Do outro lado do mundo, veio o romance da japonesa Sayaka Murata com o título de “Querida Kombine” (São Paulo: Estação Liberdade, 2018). Embora lançado em 2019, ele traz a data do ano anterior. Trata-se de uma obra de ficção que nos permite mais refletir sobre a aculturação promovida pelo ocidente do que por seu valor estético, pois traduzir é uma tarefa ingente que exige muito conhecimento e cuidado. Kombine é o nome japonês de loja de conveniência. Tem de tudo. A personagem principal se movimenta num ambiente bastante familiar ao coração do ocidente — Europa e Estados Unidos. O passado japonês não é mais uma questão crucial na escritora, como nas obras de Yukio Mishima, por exemplo. O choque de culturas está superado em Sayaka Murata.

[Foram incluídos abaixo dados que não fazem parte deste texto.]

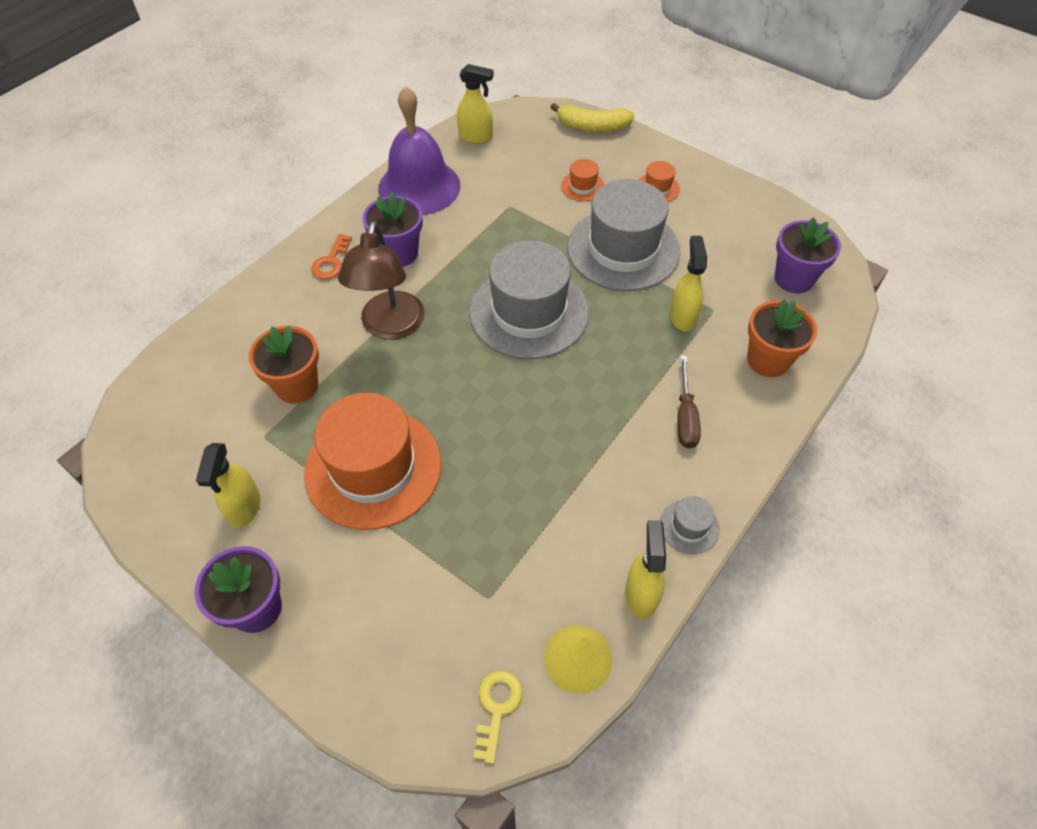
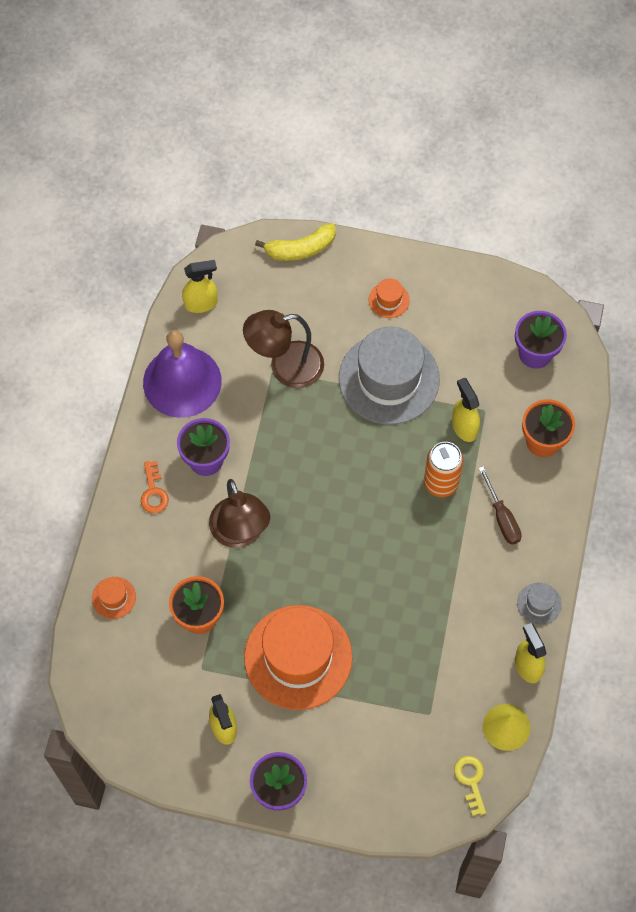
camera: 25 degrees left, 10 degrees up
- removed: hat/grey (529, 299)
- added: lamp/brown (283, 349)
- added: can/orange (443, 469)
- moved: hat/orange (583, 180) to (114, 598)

Não se pode dizer o mesmo quanto à emergente e pujante literatura da África. Primeiramente, seus Estados nacionais ainda não se incorporam ao cotidiano do continente. Em outras palavras, as culturas africanas anteriores ao ocidente ainda não reconheceram totalmente as fronteiras nacionais criadas pela dominação europeia e reconhecidas oficialmente depois das independências. A África ainda não alcançou o mesmo grau de ocidentalização do Japão, por exemplo. Ela ainda tem um pé fortemente fincado no passado, enquanto que o outro pé ainda não tem um contexto ocidentalizado por baixo. É o que se pode constatar no livro “Meu pequeno país”, de Gaël Faye (Rio de Janeiro: Rádio Londres, 2018). Geralmente, há muito de experiência pessoal nos autores africanos. Faye narra a sua vida em Burundi, seu país natal, enquanto viveu nele. Passado e presente estão lado a lado.
Ocorre o mesmo com a nigeriana Ayòbámy Adébáyò em “Fique comigo” (Rio de Janeiro: Herper Collins, 2018). Os escritores nigerianos têm uma ligação grande com os Estados Unidos. Vários moram lá e já são considerados representantes da literatura norte-americana. Muito elogiada por Margaret Atwood, Adébáyò mostra uma Nigéria dividida entre o tradicional e o moderno. O romance aborda a vida de um casal em que o marido já está bastante ocidentalizado e a mulher conserva vários traços do passado. Em que ainda existe a poligamia e a imposição de gerar filhos tanto para o homem quanto para a mulher.